* _Supplied data_:
________________________

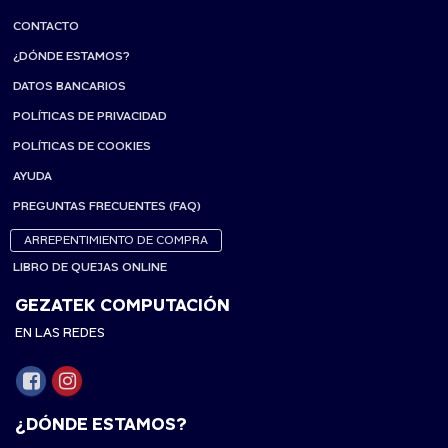
CONTACTO
¿DÓNDE ESTAMOS?
DATOS BANCARIOS
POLÍTICAS DE PRIVACIDAD
POLÍTICAS DE COOKIES
AYUDA
PREGUNTAS FRECUENTES (FAQ)
ARREPENTIMIENTO DE COMPRA
LIBRO DE QUEJAS ONLINE
GEZATEK COMPUTACIÓN
EN LAS REDES
¿DÓNDE ESTAMOS?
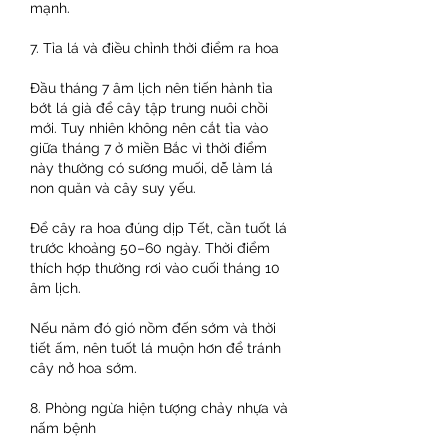
mạnh.
7. Tỉa lá và điều chỉnh thời điểm ra hoa
Đầu tháng 7 âm lịch nên tiến hành tỉa 
bớt lá già để cây tập trung nuôi chồi 
mới. Tuy nhiên không nên cắt tỉa vào 
giữa tháng 7 ở miền Bắc vì thời điểm 
này thường có sương muối, dễ làm lá 
non quăn và cây suy yếu.
Để cây ra hoa đúng dịp Tết, cần tuốt lá 
trước khoảng 50–60 ngày. Thời điểm 
thích hợp thường rơi vào cuối tháng 10 
âm lịch.
Nếu năm đó gió nồm đến sớm và thời 
tiết ấm, nên tuốt lá muộn hơn để tránh 
cây nở hoa sớm.
8. Phòng ngừa hiện tượng chảy nhựa và 
nấm bệnh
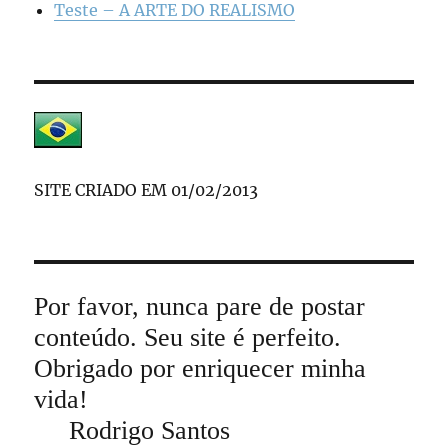
Teste – A ARTE DO REALISMO
SITE CRIADO EM 01/02/2013
Por favor, nunca pare de postar
conteúdo. Seu site é perfeito.
Obrigado por enriquecer minha
vida!
Rodrigo Santos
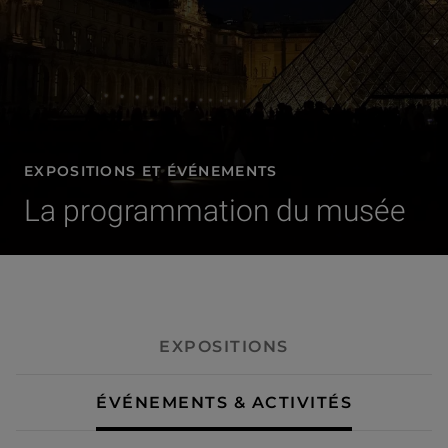
EXPOSITIONS ET ÉVÉNEMENTS
La programmation du musée
- Événements & activités
EXPOSITIONS
ÉVÉNEMENTS & ACTIVITÉS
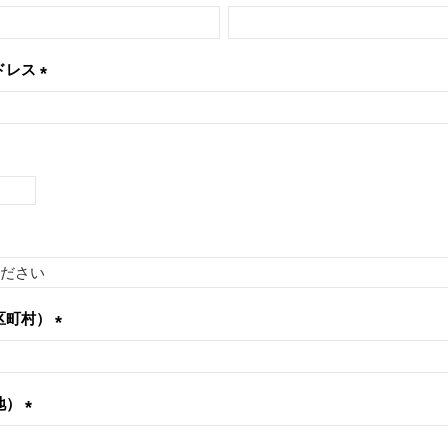
(必
須)
ドレス
(必
須)
区町村）
(必
須)
地）
(必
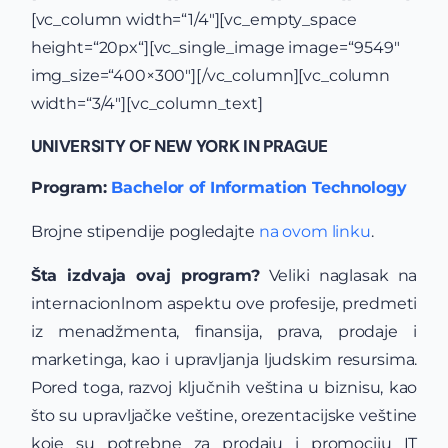
[vc_column width=“1/4″][vc_empty_space
height=“20px“][vc_single_image image=“9549″
img_size=“400×300″][/vc_column][vc_column
width=“3/4″][vc_column_text]
UNIVERSITY OF NEW YORK IN PRAGUE
Program:
Bachelor of Information Technology
Brojne stipendije pogledajte
na ovom linku
.
Šta izdvaja ovaj program?
Veliki naglasak na
internacionlnom aspektu ove profesije, predmeti
iz menadžmenta, finansija, prava, prodaje i
marketinga, kao i upravljanja ljudskim resursima.
Pored toga, razvoj ključnih veština u biznisu, kao
što su upravljačke veštine, orezentacijske veštine
koje su potrebne za prodaju i promociju IT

________________________

* _What the task requires_:
Rewrite the rows starting with the line containing "EXPOSITIONS ET ÉVÉNEMENTS" and going on through the end of the rows, swapping "Bachelor" for "Master" and changing nothing else. Leave the pictures out of your answer.

* _Result below_:
EXPOSITIONS ET ÉVÉNEMENTS
La programmation du musée
- Événements & activités
EXPOSITIONS
ÉVÉNEMENTS & ACTIVITÉS
(必
須)
ドレス
(必
須)
区町村）
(必
須)
地）
(必
[vc_column width=“1/4″][vc_empty_space
height=“20px“][vc_single_image image=“9549″
img_size=“400×300″][/vc_column][vc_column
width=“3/4″][vc_column_text]
UNIVERSITY OF NEW YORK IN PRAGUE
Program:
Master of Information Technology
Brojne stipendije pogledajte
na ovom linku
.
Šta izdvaja ovaj program?
Veliki naglasak na
internacionlnom aspektu ove profesije, predmeti
iz menadžmenta, finansija, prava, prodaje i
marketinga, kao i upravljanja ljudskim resursima.
Pored toga, razvoj ključnih veština u biznisu, kao
što su upravljačke veštine, orezentacijske veštine
koje su potrebne za prodaju i promociju IT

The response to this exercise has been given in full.